Sensitivity Analysis of Neutron Multiplicity Counting Statistics Using First Order Perturbation Theory for a Subcritical Plutonium Benchmark

Neutron multiplicity counting measurements enable nondestructive detection of special nuclear material. It is important to estimate the uncertainty and sensitivity of measured and simulated detector responses of the neutron multiplicity counting distribution. These uncertainties arise from the physical construction of the experiment, from uncertainties in the transport parameters, and from counting uncertainties. In particular, in subcritical experiments the detector response is geometrically sensitive to the fission neutron yield distribution. The detector response is an integral quantity and therefore perturbation theory is used to perform a complete sensitivity analysis and uncertainty quantification (SA/UQ) on the moments of the neutron multiplicity counting distribution. Current SA/UQ methods have only existed for the mean of the distribution. We apply perturbation theory to compute the sensitivity of neutron multiplicity counting moments to arbitrarily high order. Each moment is determined by solving an adjoint transport equation with a source term that is a function of the adjoint solutions for lower order moments. This enables moments of arbitrarily high order to be sequentially determined and shows that each moment is sensitive to the uncertainties of all lower order moments. We derive SA/UQ closing equations that are a function of the forward flux and lower order moment adjoint fluxes.
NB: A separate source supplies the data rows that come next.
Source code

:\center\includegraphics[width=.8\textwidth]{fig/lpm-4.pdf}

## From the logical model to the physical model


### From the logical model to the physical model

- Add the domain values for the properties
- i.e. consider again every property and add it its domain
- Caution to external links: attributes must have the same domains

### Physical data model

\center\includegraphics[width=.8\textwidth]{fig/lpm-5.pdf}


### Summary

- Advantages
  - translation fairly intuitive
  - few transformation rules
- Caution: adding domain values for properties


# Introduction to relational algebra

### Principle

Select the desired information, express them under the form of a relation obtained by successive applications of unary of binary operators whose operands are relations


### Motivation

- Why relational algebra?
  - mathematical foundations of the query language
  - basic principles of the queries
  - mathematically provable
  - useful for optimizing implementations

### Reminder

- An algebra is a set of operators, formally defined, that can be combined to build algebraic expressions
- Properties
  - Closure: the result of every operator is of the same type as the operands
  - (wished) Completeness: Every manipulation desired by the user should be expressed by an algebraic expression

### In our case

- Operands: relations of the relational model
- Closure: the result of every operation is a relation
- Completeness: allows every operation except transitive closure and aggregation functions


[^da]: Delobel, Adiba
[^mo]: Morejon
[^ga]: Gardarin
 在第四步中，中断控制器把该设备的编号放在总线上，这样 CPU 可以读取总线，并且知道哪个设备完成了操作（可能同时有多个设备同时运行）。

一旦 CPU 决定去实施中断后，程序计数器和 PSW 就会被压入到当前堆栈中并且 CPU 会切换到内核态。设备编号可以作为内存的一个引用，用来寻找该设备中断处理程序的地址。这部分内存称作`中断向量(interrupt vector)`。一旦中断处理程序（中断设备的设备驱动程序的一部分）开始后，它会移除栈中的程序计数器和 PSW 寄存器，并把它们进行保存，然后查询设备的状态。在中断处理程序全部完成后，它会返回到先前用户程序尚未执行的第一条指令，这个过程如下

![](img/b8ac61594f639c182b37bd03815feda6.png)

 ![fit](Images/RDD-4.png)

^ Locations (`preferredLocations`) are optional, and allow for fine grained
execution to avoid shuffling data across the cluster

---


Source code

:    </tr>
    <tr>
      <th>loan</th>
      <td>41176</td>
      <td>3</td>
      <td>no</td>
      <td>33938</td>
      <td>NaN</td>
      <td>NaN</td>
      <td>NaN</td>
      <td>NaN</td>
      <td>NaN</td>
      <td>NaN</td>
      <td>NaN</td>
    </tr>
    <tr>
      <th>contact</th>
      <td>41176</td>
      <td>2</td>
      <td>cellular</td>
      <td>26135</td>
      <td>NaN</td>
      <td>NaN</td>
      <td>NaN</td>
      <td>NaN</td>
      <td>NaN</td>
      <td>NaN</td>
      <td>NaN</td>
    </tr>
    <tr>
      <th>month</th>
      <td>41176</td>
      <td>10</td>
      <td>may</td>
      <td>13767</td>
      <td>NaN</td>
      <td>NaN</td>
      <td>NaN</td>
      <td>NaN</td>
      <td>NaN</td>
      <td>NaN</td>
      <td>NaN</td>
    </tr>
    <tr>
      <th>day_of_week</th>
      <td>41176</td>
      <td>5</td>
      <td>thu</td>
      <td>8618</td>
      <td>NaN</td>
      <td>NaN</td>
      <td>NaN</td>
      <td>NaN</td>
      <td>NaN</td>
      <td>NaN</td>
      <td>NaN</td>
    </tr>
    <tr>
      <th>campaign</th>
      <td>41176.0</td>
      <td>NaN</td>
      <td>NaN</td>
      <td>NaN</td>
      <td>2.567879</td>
We validate our calculations for the first two moments by comparison with multiplicity measurements of a subcritical plutonium metal sphere. We compute the first four moments of the multiplicity distribution and rank the sensitivity of the moments to nuclear data parameters. This work will enable a new method to adjust the evaluated values of nuclear parameters using subcritical neutron multiplicity counting experiments. A transporttheory based model of neutron multiplicity moments uses fewer approximations than point-reactor based models, enabling a more detailed sensitivity and uncertainty analysis of subcritical multiplicity counting measurements of fissionable material.